You need R-Lite working on your computer before the WPR. It must be opened in Chrome or Firefox (it will not work in Edge or Safari).

Download R-Lite.exe (or grab it from Canvas)
Open R-Lite in Chrome or Firefox
Test it — type pnorm(1.96) and confirm you get 0.9750021
Test pt(2, df = 10), qnorm(0.975), and qt(0.975, df = 10)

If it doesn’t work, troubleshoot now — not the day of the WPR. Practice the review problems below with R-Lite open.

Study Materials

What We Did: Lessons 17–25

Lesson 17: Central Limit Theorem

The Central Limit Theorem (CLT): If \(X_1, X_2, \ldots, X_n\) are iid with mean \(\mu\) and standard deviation \(\sigma\), then for large \(n\):

\[\bar{X} \sim N\left(\mu, \frac{\sigma^2}{n}\right)\]

Standard Error of the Mean: \(\sigma_{\bar{X}} = \frac{\sigma}{\sqrt{n}}\)

Rule of thumb: \(n \geq 30\) unless the population is already normal.

Lesson 18: Confidence Intervals I

Confidence Interval for a Mean:

	Formula	When to Use
Large sample (\(n \geq 30\))	\(\bar{X} \pm z_{\alpha/2} \cdot \dfrac{\sigma}{\sqrt{n}}\)	Random sample, independence, \(s \approx \sigma\)
Small sample (\(n < 30\))	\(\bar{X} \pm t_{\alpha/2, n-1} \cdot \dfrac{s}{\sqrt{n}}\)	Random sample, independence, population ~ Normal

Key ideas: Higher confidence → wider interval.
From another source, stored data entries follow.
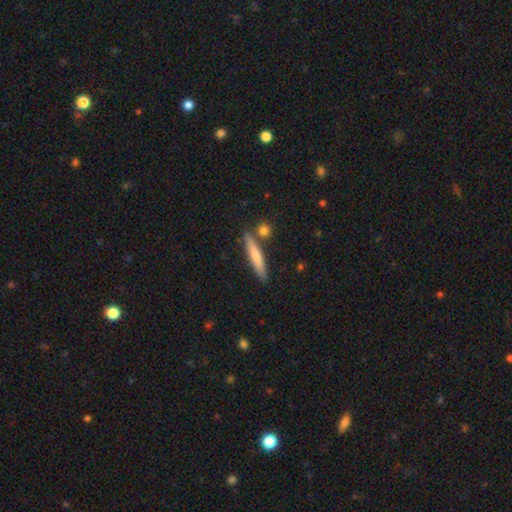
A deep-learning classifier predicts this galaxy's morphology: smooth-or-featured: smooth: 68% | featured or disk: 27% | star or artifact: 6%
  how-rounded: cigar-shaped: 90% | in between: 8% | round: 2%
  merging: none: 81% | minor disturbance: 10% | merger: 7% | major disturbance: 2%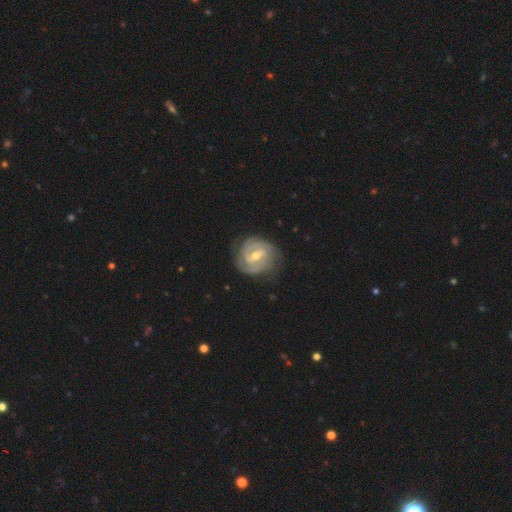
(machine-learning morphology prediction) A featured or disk galaxy (86%) with a weak bar (54%), 2 (53%) tight (72%) spiral arms (95%) and a moderate central bulge (65%).

Vote fractions:
- Smooth or featured? featured or disk: 86% / smooth: 10% / star or artifact: 4%
- Edge-on disk? no: 98% / yes: 2%
- Bar? weak: 54% / strong: 25% / no: 21%
- Spiral arms? yes: 95% / no: 5%
- Spiral winding? tight: 72% / medium: 23% / loose: 5%
- Spiral arm count? 2: 53% / can't tell: 19% / 3: 16% / 4: 4% / 1: 4% / more than 4: 3%
- Bulge size? moderate: 65% / small: 31% / large: 2% / none: 1% / dominant: 1%
- Merging? none: 76% / minor disturbance: 17% / major disturbance: 6% / merger: 1%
Larger \(n\) → narrower interval.

Lesson 19: Confidence Intervals II

Confidence Interval for a Proportion:

\[\hat{p} \pm z_{\alpha/2} \cdot \sqrt{\frac{\hat{p}(1-\hat{p})}{n}}\]
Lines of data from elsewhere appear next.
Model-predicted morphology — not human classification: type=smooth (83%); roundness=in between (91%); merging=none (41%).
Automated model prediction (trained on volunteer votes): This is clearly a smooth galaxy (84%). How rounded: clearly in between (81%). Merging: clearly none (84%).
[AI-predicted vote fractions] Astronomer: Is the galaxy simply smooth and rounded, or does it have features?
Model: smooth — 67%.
Conditions: \(n\hat{p} \geq 10\) and \(n(1-\hat{p}) \geq 10\)

Interpretation: “We are C% confident that [interval] captures the true [parameter in context].” The confidence level describes the method’s long-run success rate, not the probability any single interval is correct.
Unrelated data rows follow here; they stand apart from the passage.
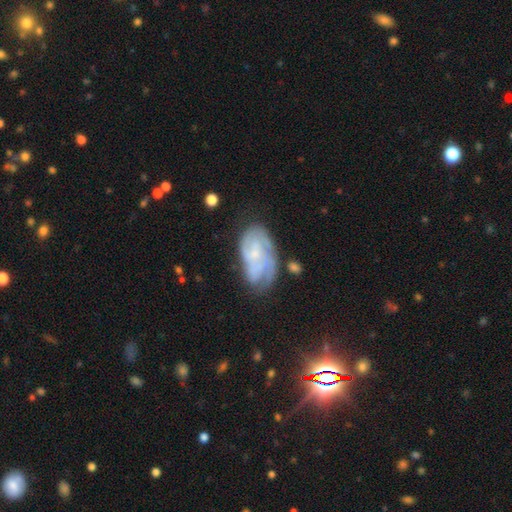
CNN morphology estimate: Q: Smooth or featured?
A: featured or disk (69%); runner-up: smooth (23%)
Q: Edge-on disk?
A: no (96%); runner-up: yes (4%)
Q: Bar?
A: no (65%); runner-up: weak (30%)
Q: Spiral arms?
A: yes (83%); runner-up: no (17%)
Q: Spiral winding?
A: tight (51%); runner-up: medium (36%)
Q: Spiral arm count?
A: can't tell (42%); runner-up: 3 (21%)
Q: Bulge size?
A: small (65%); runner-up: moderate (18%)
Q: Merging?
A: none (47%); runner-up: minor disturbance (29%)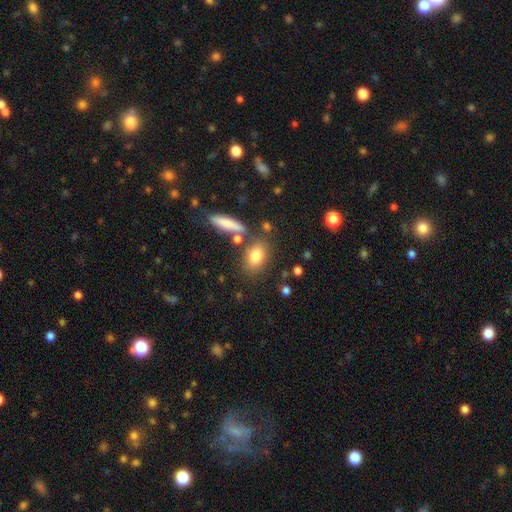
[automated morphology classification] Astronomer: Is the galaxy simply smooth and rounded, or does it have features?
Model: smooth — 80%.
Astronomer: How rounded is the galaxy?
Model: in between — 72%.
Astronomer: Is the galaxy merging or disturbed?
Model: none — 70%.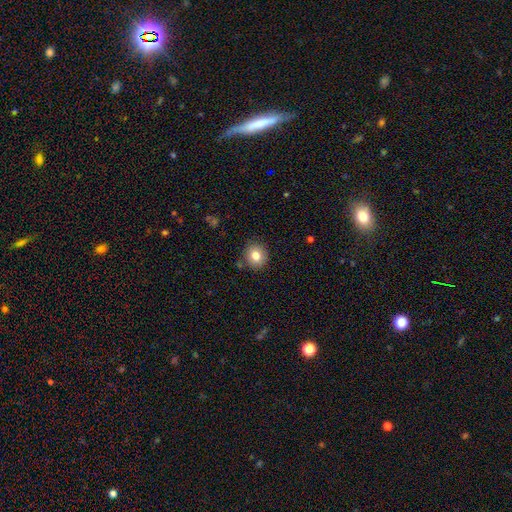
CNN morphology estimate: Smooth or featured? smooth (81%)
How rounded? round (84%)
Merging? none (86%)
Lesson 20: Intro to Hypothesis Testing

Every hypothesis test follows four steps:

State hypotheses: \(H_0\) (null — status quo) vs. \(H_a\) (alternative — what we want to show)
Compute a test statistic: How far is our sample result from what \(H_0\) predicts?
Find the \(p\)-value: If \(H_0\) were true, how likely is a result this extreme or more?
Make a decision: If \(p \leq \alpha\), reject \(H_0\). If \(p > \alpha\), fail to reject \(H_0\).

Lesson 21: One Sample t-Test

One-sample \(t\)-test for a mean (\(\sigma\) unknown):

\[t = \frac{\bar{x} - \mu_0}{s / \sqrt{n}}, \qquad df = n - 1\]

Conditions: Random sample, independence (\(n < 10\%\) of population), population approximately normal or \(n \geq 30\).

\(p\)-value: Use pt() with \(df = n-1\).

Lesson 22: One Proportion Z-Test

One-proportion \(z\)-test:

\[z = \frac{\hat{p} - p_0}{\sqrt{\dfrac{p_0(1 - p_0)}{n}}}\]

Conditions: \(np_0 \geq 10\) and \(n(1-p_0) \geq 10\) (use \(p_0\), not \(\hat{p}\)!)

\(p\)-value: Use pnorm().

Lesson 23: Two Sample t-Test

Two-sample test for means from two independent groups:

\[t = \frac{(\bar{x}_1 - \bar{x}_2) - \Delta_0}{\sqrt{\dfrac{s_1^2}{n_1} + \dfrac{s_2^2}{n_2}}}\]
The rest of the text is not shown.